• [Your task]: On how many lines of the records below does the string "seleccion" appear? Reply with only the number.

• [Dataset]:

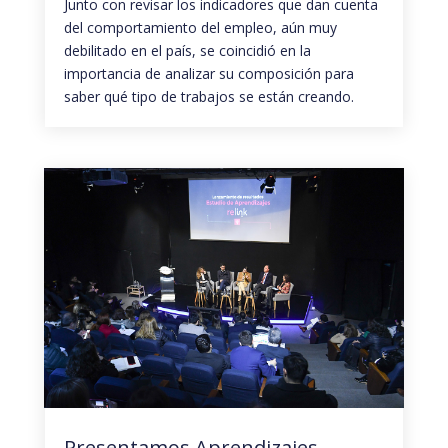
Junto con revisar los indicadores que dan cuenta
del comportamiento del empleo, aún muy
debilitado en el país, se coincidió en la
importancia de analizar su composición para
saber qué tipo de trabajos se están creando.
Presentamos Aprendizajes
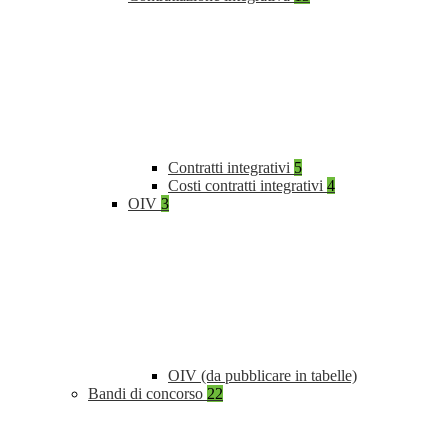
Contratti integrativi
5
Costi contratti integrativi
4
OIV
3
OIV (da pubblicare in tabelle)
Bandi di concorso
22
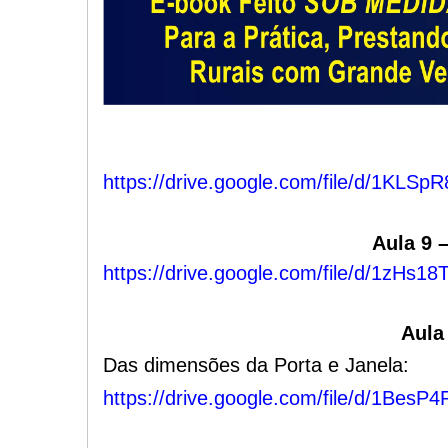
https://drive.google.com/file/d/1KL
Aula 9 
https://drive.google.com/file/d/1z
Aula
Das dimensões da Porta e Janela:
https://drive.google.com/file/d/1Be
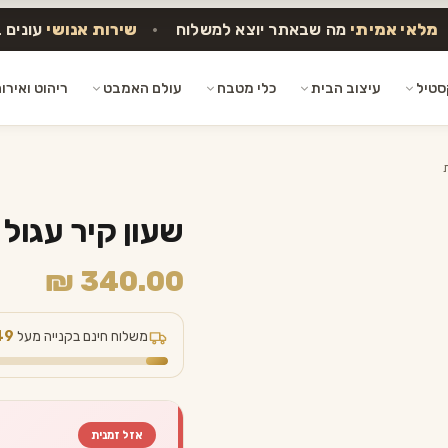
מלאי אמיתי
מה שבאתר יוצא למשלוח
•
שירות אנושי
עונים 
סטיל
עיצוב הבית
כלי מטבח
עולם האמבט
ריהוט ואירו
שעון קיר עגול
₪
340.00
משלוח חינם בקנייה מעל
49
אזל זמנית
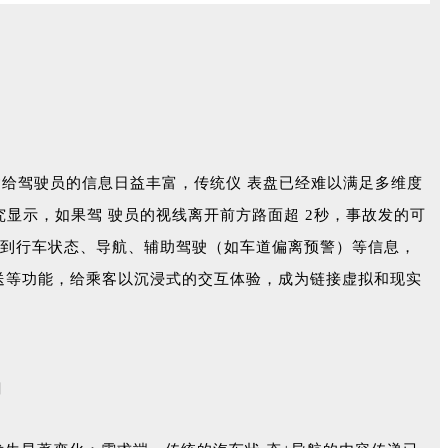
给驾驶员的信息日益丰富，传统仪 表盘已经难以满足多维度
显示，如果驾 驶员的视线离开前方路面超 2秒，事故发的可
受到行车状态、导航、辅助驾驶（如车道偏离预警）等信息，
推送等功能，给乘客以沉浸式的交互体验，成为链接虚拟和现实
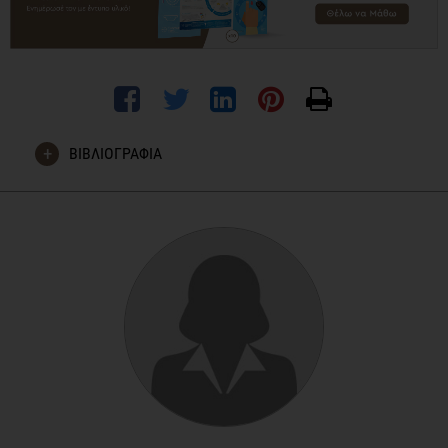
ΒΙΒΛΙΟΓΡΑΦΙΑ
Mohan V, Gayathri R, Jaacks LM, Lakshmipriya N, Anjana
RM, Spiegelman D, Jeevan RG, Balasubramaniam KK,
Shobana S, Jayanthan M, Gopinath V, Divya S, Kavitha V,
Vijayalakshmi P, Bai R MR, Unnikrishnan R, Sudha V,
Krishnaswamy K, Salas-Salvadó J, Willett WC. Cashew Nut
Consumption Increases HDL Cholesterol and Reduces
Systolic Blood Pressure in Asian Indians with Type 2
Diabetes: A 12-Week Randomized Controlled Trial. J Nutr.
2018; 148(1):63-69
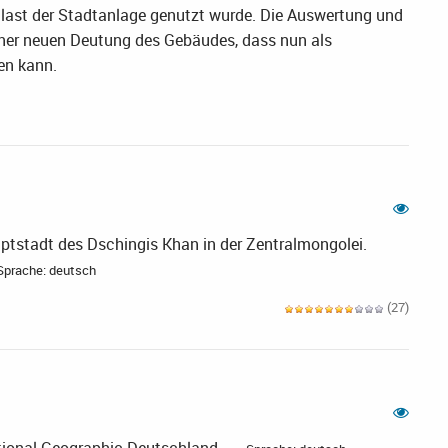
last der Stadtanlage genutzt wurde. Die Auswertung und
einer neuen Deutung des Gebäudes, dass nun als
en kann.
ptstadt des Dschingis Khan in der Zentralmongolei.
Sprache: deutsch
(27)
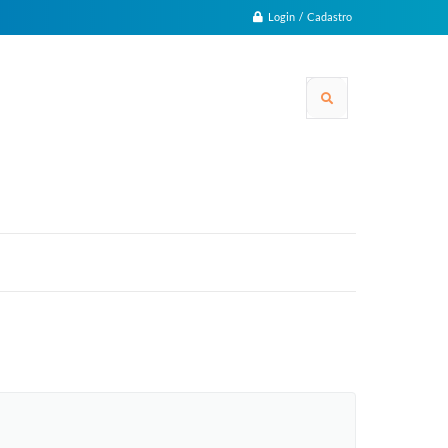
Login / Cadastro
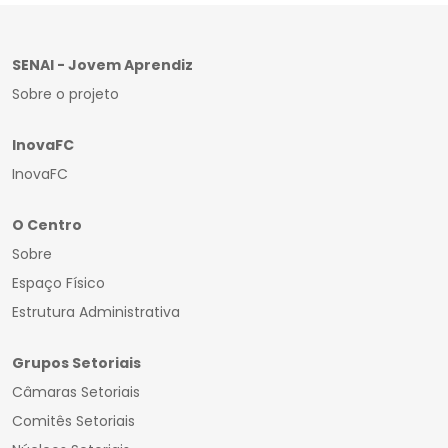
SENAI - Jovem Aprendiz
Sobre o projeto
InovaFC
InovaFC
O Centro
Sobre
Espaço Físico
Estrutura Administrativa
Grupos Setoriais
Câmaras Setoriais
Comitês Setoriais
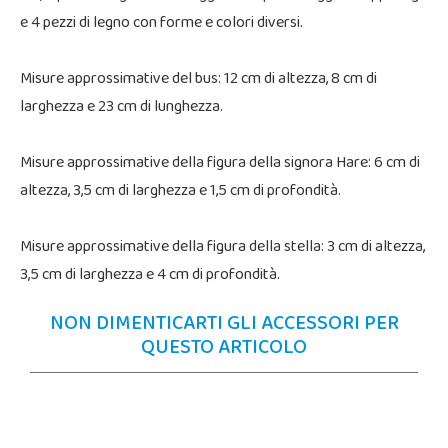
e 4 pezzi di legno con forme e colori diversi.
Misure approssimative del bus: 12 cm di altezza, 8 cm di
larghezza e 23 cm di lunghezza.
Misure approssimative della figura della signora Hare: 6 cm di
altezza, 3,5 cm di larghezza e 1,5 cm di profondità.
Misure approssimative della figura della stella: 3 cm di altezza,
3,5 cm di larghezza e 4 cm di profondità.
NON DIMENTICARTI GLI ACCESSORI PER
QUESTO ARTICOLO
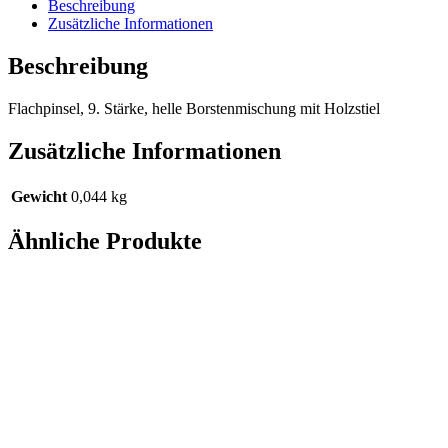
Beschreibung
Zusätzliche Informationen
Beschreibung
Flachpinsel, 9. Stärke, helle Borstenmischung mit Holzstiel
Zusätzliche Informationen
Gewicht
0,044 kg
Ähnliche Produkte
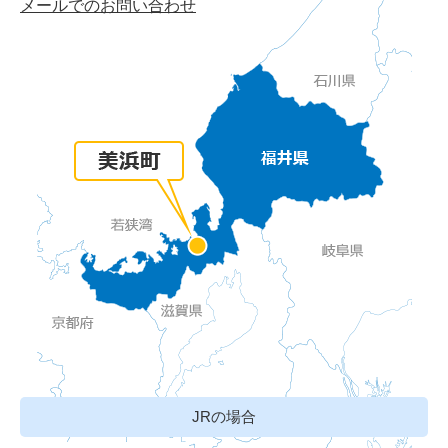
メールでのお問い合わせ
JRの場合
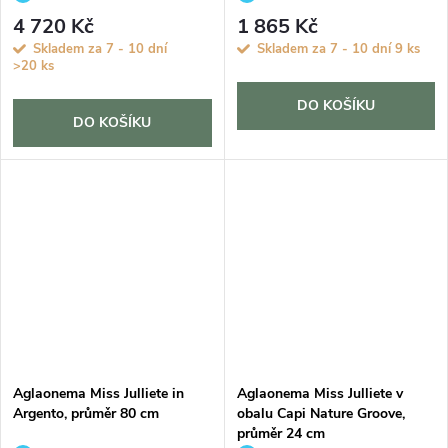
4 720 Kč
1 865 Kč
Skladem za 7 - 10 dní
Skladem za 7 - 10 dní
9 ks
>20 ks
DO KOŠÍKU
DO KOŠÍKU
Aglaonema Miss Julliete in
Aglaonema Miss Julliete v
Argento, průměr 80 cm
obalu Capi Nature Groove,
průměr 24 cm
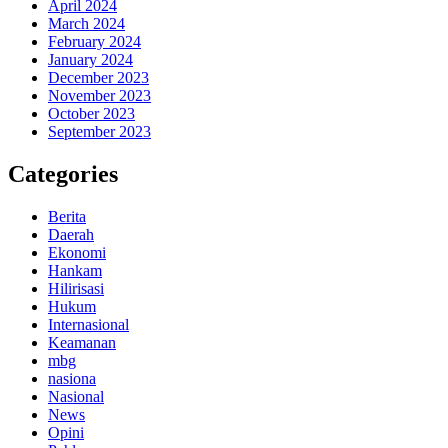
April 2024
March 2024
February 2024
January 2024
December 2023
November 2023
October 2023
September 2023
Categories
Berita
Daerah
Ekonomi
Hankam
Hilirisasi
Hukum
Internasional
Keamanan
mbg
nasiona
Nasional
News
Opini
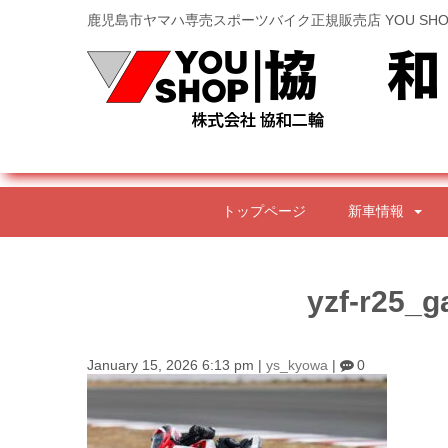
鹿児島市ヤマハ専売スポーツバイク正規販売店 YOU SHO
トップページ
新車情報
yzf-r25_g
January 15, 2026 6:13 pm
|
ys_kyowa
|
0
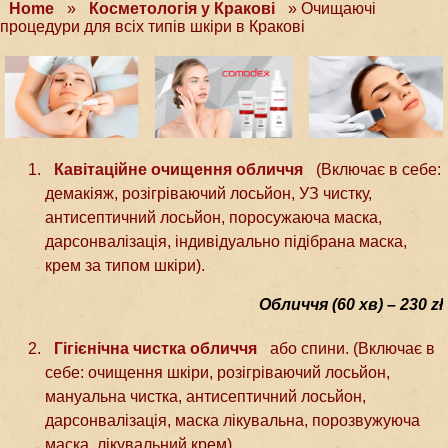
Home
»
Косметологія у Краковi
»
Очищаючі
процедури для всіх типів шкіри в Кракові
Кавітаційне очищення обличчя
(Включає в себе:
демакіяж, розігріваючий лосьйон, УЗ чистку,
антисептичний лосьйон, поросужаюча маска,
дарсонвалізація, індивідуально підібрана маска,
крем за типом шкіри).
Обличчя (60 хв) – 230 zł
Гігієнічна чистка обличчя
або спини. (Включає в
себе: очищення шкіри, розігріваючий лосьйон,
мануальна чистка, антисептичний лосьйон,
дарсонвалізація, маска лікувальна, порозвужуюча
маска, лікувальний крем).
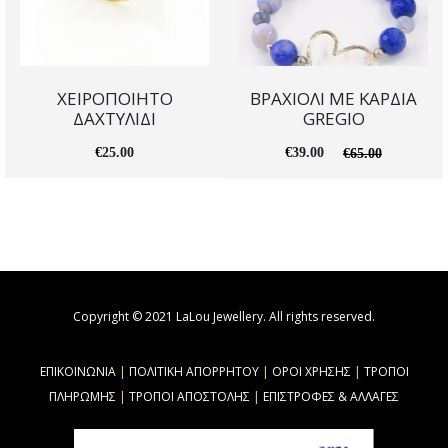
ΧΕΙΡΟΠΟΙΗΤΟ
ΒΡΑΧΙΟΛΙ ΜΕ ΚΑΡΔΙΑ
ΔΑΧΤΥΛΙΔΙ
GREGIO
€
25.00
€
39.00
€
65.00
Copyright © 2021 LaLou Jewellery. All rights reserved.
ΕΠΙΚΟΙΝΩΝΙΑ
|
ΠΟΛΙΤΙΚΗ ΑΠΟΡΡΗΤΟΥ
|
ΟΡΟΙ ΧΡΗΣΗΣ
|
ΤΡΟΠΟΙ
ΠΛΗΡΩΜΗΣ
|
ΤΡΟΠΟΙ ΑΠΟΣΤΟΛΗΣ
|
ΕΠΙΣΤΡΟΦΕΣ & ΑΛΛΑΓΕΣ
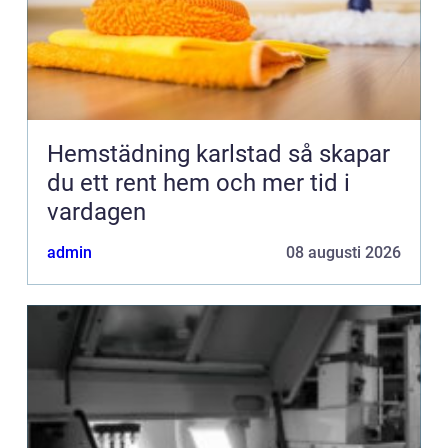
Hemstädning karlstad så skapar
du ett rent hem och mer tid i
vardagen
admin
08 augusti 2026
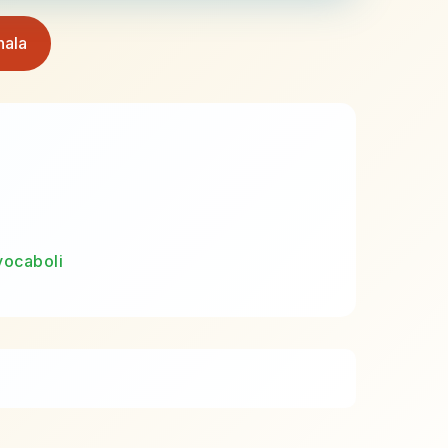
nala
vocaboli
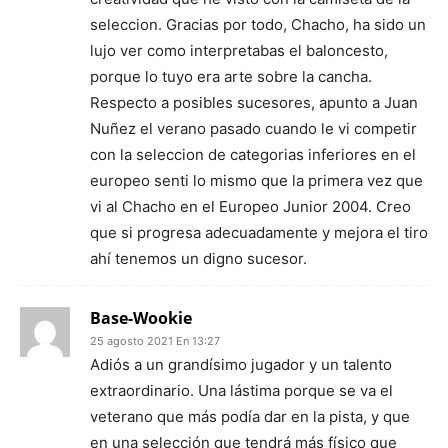
seleccion. Gracias por todo, Chacho, ha sido un
lujo ver como interpretabas el baloncesto,
porque lo tuyo era arte sobre la cancha.
Respecto a posibles sucesores, apunto a Juan
Nuñez el verano pasado cuando le vi competir
con la seleccion de categorias inferiores en el
europeo senti lo mismo que la primera vez que
vi al Chacho en el Europeo Junior 2004. Creo
que si progresa adecuadamente y mejora el tiro
ahí tenemos un digno sucesor.
Base-Wookie
25 agosto 2021 En 13:27
Adiós a un grandísimo jugador y un talento
extraordinario. Una lástima porque se va el
veterano que más podía dar en la pista, y que
en una selección que tendrá más físico que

• [Output for this task]: 2